Nunca, em qualquer época, foi tão fácil a interação das pessoas. Certo? Completamente errado. A multiplicidade de formas de comunicação pode até ter criado a sensação, que cada vez mais se percebe como falsa, de que estamos juntos. Na verdade, jamais estivemos tão separados e solitários. Os seguidores das redes sociais, incorporados aos borbotões, podem criar a ilusão confortadora do quanto somos populares, mas isso não tem nada a ver com a disponibilidade de parceria, de alguém que nos ouça e, no máximo de fantasia, que nos afague e console. Esta solidão epidêmica certamente tem múltiplas causas, mas nada impressiona mais do que o nível de angústia das pessoas, recendendo a abandono, implorando por uma conversa. Se não for pedir demais.
A revisão das fichas de ambulatórios do SUS e de convênios mostra um percentual altíssimo de consultas sem patologias orgânicas evidentes, em que os pacientes, com dificuldades variáveis de expressar suas premências, acabam admitindo que estão carentes de quem as ouça. E então o médico é visto como um ouvinte, que além de gratuito nestas circunstâncias, ainda é potencialmente qualificado, ainda que, muitas vezes, não tenha treinamento nem vocação para terapias emocionais. Comove o grau de abandono, especialmente entre os mais velhos, de escassos vínculos afetivos, e consumidos de solidão, esta doença cruel que, há algum tempo, foi incluída como entidade nosológica no Código Internacional de Doenças (CID) como Z 60.2.
Os solitários, na comparação com os beneficiados por relações numerosas e afetivas, envelhecem mais cedo, perdem mais precocemente a capacidade cognitiva, adoecem mais e, quando isso acontece, sofrem mais porque misturam a angústia da doença com a tragédia da solidão. Não por acaso, há um índice crescente das taxas de suicídio, entre velhos desiludidos e, quase inexplicavelmente, entre jovens sem motivação para envelhecer.
Então, não surpreende que, neste mundo de carências tão explícitas, qualquer gesto de afago, seja visto como uma declaração de amor, numa hipervalorização que só confirma o quanto estamos desesperados na busca de quem restaure a nossa combalida autoestima.
Os solitários envelhecem mais cedo, perdem mais precocemente a capacidade cognitiva, adoecem mais.
Um dia desses, saía da UTI e parei para segurar a porta por onde passava uma maca empurrada por duas jovens sorridentes, levando uma paciente idosa. Impressionado com o sorriso lindo da paciente e a serenidade do seu par de olhos muito verdes, comentei com uma das moças:
— Tu viste a beleza do olho dela?
Uma semana depois, uma senhora de 78 anos sentou na minha frente para uma consulta, encaixada na agenda por grande insistência.
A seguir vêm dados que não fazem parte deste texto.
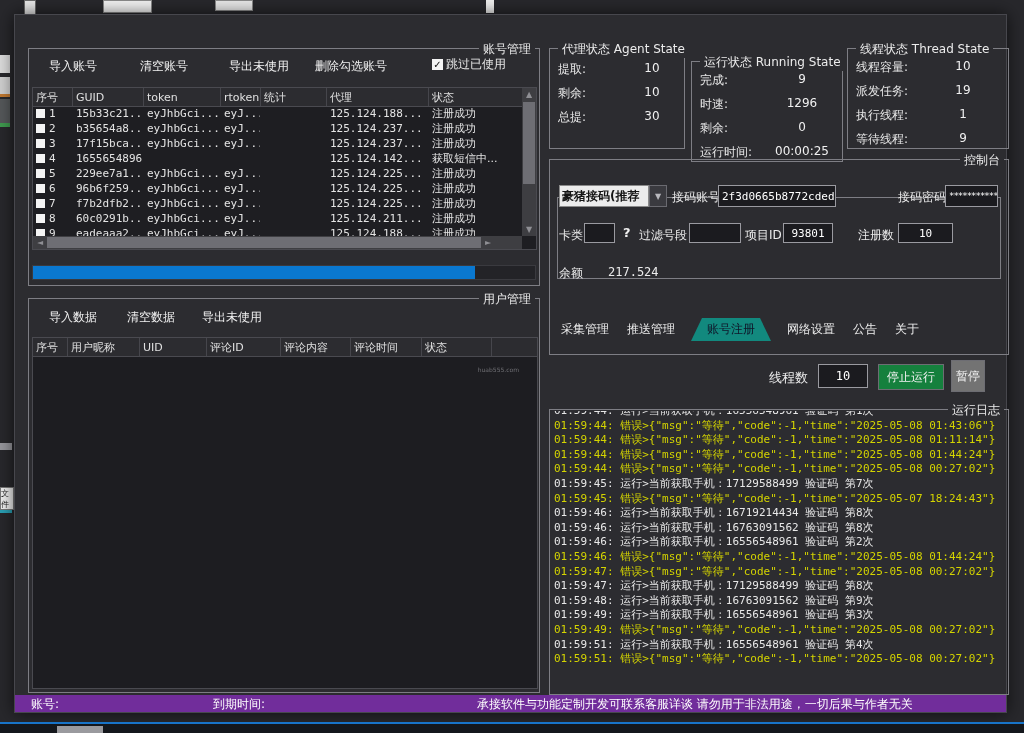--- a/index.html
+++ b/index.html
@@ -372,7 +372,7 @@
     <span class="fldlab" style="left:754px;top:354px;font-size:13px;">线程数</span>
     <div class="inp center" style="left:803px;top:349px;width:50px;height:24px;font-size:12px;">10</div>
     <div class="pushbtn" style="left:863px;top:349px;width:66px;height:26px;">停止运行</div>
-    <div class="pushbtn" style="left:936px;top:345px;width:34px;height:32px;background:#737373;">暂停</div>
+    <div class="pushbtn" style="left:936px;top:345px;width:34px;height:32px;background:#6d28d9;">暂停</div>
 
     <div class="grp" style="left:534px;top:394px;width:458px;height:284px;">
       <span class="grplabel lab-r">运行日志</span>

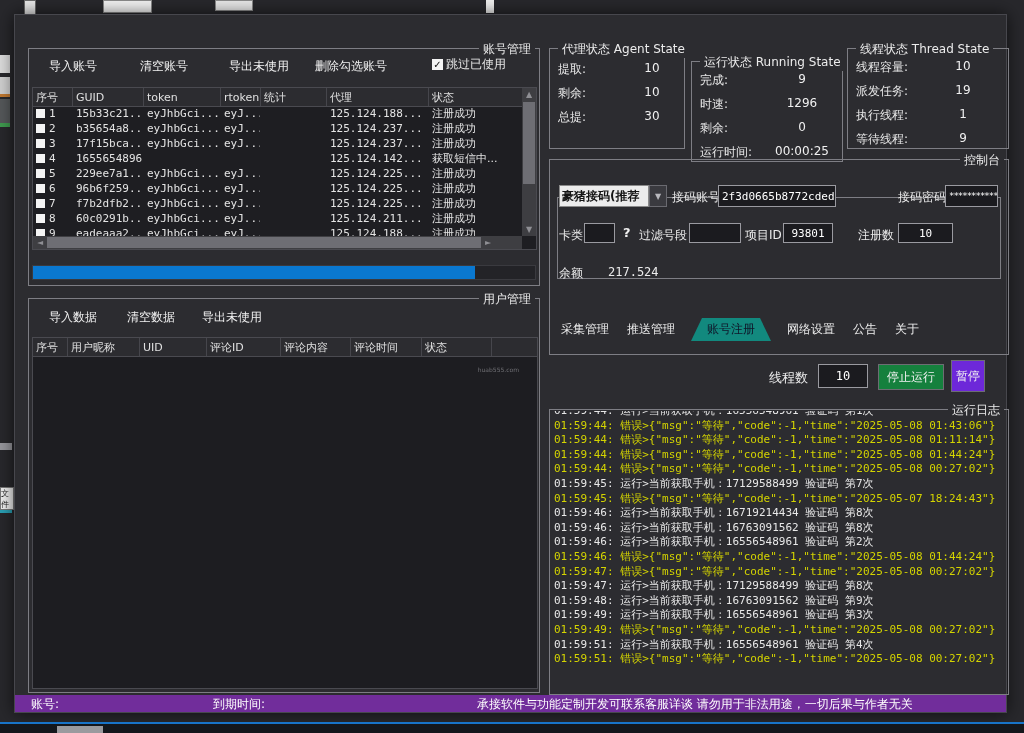--- a/index.html
+++ b/index.html
@@ -401,7 +401,6 @@
     <div class="statusbar">
       <span style="left:4px;margin-left:12px;">账号:</span>
       <span style="left:198px;">到期时间:</span>
-      <span style="left:462px;">承接软件与功能定制开发可联系客服详谈  请勿用于非法用途，一切后果与作者无关</span>
     </div>
   </div>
Elegantemente vestida, com uma peruca castanha substituindo a touca da quimioterapia e sobriamente maquiada, parecia outra pessoa, exceto pelo olhar inconfundível. Pediu desculpa por ter insistido no agendamento e foi sucinta:
— Estou aqui só pra lhe dizer que naquele dia em que nos cruzamos na saída do bloco cirúrgico, eu estava saindo de uma punção e sentia muita dor para respirar, até que o senhor foi carinhoso comigo e a minha dor foi embora. Então, tendo que voltar para a minha terra e aproveitar o pouco tempo que me resta, eu não podia ir embora sem lhe dizer que seu elogio tem poder analgésico e lhe pedir que siga espalhando-o por aí!
E saiu, disfarçando uma lágrima que conseguiu deixar o verde daquele olhar ainda mais bonito.